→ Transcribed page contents
-- -- --

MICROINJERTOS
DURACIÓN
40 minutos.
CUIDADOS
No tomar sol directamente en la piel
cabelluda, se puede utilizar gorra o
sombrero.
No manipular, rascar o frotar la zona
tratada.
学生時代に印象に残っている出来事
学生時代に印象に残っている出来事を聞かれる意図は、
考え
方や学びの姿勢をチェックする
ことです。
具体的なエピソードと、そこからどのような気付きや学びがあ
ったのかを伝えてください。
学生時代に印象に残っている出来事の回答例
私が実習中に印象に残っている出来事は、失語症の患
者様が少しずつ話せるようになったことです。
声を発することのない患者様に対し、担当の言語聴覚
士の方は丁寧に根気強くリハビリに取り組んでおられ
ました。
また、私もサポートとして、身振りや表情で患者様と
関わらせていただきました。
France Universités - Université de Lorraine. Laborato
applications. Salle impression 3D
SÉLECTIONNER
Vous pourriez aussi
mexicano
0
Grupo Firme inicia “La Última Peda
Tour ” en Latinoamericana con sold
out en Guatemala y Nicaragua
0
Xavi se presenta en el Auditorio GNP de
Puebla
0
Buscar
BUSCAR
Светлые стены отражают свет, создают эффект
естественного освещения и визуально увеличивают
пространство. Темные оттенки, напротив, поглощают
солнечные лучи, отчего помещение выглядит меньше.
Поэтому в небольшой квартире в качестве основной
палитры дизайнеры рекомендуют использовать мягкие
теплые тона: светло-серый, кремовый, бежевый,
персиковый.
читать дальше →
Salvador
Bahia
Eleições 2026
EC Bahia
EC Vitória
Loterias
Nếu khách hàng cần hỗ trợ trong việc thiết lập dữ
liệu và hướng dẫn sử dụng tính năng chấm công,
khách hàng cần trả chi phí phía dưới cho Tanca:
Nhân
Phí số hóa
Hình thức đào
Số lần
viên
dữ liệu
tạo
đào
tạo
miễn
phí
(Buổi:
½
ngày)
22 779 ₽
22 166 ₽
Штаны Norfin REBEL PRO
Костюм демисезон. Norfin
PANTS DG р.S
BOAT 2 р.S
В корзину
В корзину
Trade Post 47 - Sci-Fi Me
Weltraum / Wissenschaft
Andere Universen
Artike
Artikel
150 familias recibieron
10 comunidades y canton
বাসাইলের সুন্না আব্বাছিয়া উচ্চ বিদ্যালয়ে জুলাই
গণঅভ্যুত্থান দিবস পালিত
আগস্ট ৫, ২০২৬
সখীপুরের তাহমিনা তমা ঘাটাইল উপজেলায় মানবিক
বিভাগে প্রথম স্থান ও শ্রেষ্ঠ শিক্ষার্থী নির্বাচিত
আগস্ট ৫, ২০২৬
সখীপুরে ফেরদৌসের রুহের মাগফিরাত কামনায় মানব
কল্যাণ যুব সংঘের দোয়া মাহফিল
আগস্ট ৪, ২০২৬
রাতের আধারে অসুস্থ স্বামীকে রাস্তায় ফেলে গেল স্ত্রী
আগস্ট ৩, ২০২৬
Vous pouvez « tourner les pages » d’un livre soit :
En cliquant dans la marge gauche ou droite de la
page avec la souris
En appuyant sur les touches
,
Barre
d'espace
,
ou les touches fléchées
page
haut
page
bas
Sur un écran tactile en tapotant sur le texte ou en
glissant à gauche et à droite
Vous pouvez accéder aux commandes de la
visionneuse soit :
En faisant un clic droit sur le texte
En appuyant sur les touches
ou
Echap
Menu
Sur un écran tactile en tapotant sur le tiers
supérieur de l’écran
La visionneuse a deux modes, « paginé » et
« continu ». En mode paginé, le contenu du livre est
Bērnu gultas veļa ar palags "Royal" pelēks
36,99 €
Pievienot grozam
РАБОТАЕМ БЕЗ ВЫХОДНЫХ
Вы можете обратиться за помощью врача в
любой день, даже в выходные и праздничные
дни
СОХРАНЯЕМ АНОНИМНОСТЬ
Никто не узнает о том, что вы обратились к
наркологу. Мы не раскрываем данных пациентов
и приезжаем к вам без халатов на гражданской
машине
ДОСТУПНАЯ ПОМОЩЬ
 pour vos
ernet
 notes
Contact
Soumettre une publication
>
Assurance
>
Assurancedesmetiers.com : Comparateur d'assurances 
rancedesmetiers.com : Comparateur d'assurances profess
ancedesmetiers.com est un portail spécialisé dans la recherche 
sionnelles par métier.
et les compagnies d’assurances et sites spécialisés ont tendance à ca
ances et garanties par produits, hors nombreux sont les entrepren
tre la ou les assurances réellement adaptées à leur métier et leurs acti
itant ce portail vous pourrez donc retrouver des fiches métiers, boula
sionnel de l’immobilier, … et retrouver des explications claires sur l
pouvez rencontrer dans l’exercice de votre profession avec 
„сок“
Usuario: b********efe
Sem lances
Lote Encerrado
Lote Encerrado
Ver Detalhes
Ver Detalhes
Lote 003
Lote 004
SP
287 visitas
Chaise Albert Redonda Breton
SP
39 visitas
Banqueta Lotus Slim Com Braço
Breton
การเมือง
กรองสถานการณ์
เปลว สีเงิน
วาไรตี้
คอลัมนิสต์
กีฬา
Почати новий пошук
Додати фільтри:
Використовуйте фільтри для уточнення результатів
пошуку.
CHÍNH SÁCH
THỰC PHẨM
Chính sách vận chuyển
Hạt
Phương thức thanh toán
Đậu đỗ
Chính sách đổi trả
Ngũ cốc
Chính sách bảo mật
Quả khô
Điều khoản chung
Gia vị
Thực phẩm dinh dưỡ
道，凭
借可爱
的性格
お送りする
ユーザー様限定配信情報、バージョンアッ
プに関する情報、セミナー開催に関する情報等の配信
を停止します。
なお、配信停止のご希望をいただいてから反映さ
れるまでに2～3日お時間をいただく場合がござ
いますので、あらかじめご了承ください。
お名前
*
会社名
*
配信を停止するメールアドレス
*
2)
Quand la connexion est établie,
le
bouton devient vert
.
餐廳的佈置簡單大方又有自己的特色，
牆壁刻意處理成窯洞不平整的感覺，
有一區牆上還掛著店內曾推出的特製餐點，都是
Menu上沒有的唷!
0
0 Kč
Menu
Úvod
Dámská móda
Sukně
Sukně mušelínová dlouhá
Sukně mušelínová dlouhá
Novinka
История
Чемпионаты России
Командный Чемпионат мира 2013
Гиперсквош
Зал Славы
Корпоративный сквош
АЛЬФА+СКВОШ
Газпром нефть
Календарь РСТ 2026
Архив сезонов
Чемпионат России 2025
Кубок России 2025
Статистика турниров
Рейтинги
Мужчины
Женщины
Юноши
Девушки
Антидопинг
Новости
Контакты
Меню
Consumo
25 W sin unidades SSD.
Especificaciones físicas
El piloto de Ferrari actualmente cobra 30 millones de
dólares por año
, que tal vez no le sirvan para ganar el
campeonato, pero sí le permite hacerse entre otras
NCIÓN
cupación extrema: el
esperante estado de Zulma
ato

-- -- --

→ Work request
Please let your answer be exactly the lines from the one holding "Календарь РСТ 2026" through the last line of the entries above, both ends included.

→ Answer box
Календарь РСТ 2026
Архив сезонов
Чемпионат России 2025
Кубок России 2025
Статистика турниров
Рейтинги
Мужчины
Женщины
Юноши
Девушки
Антидопинг
Новости
Контакты
Меню
Consumo
25 W sin unidades SSD.
Especificaciones físicas
El piloto de Ferrari actualmente cobra 30 millones de
dólares por año
, que tal vez no le sirvan para ganar el
campeonato, pero sí le permite hacerse entre otras
NCIÓN
cupación extrema: el
esperante estado de Zulma
ato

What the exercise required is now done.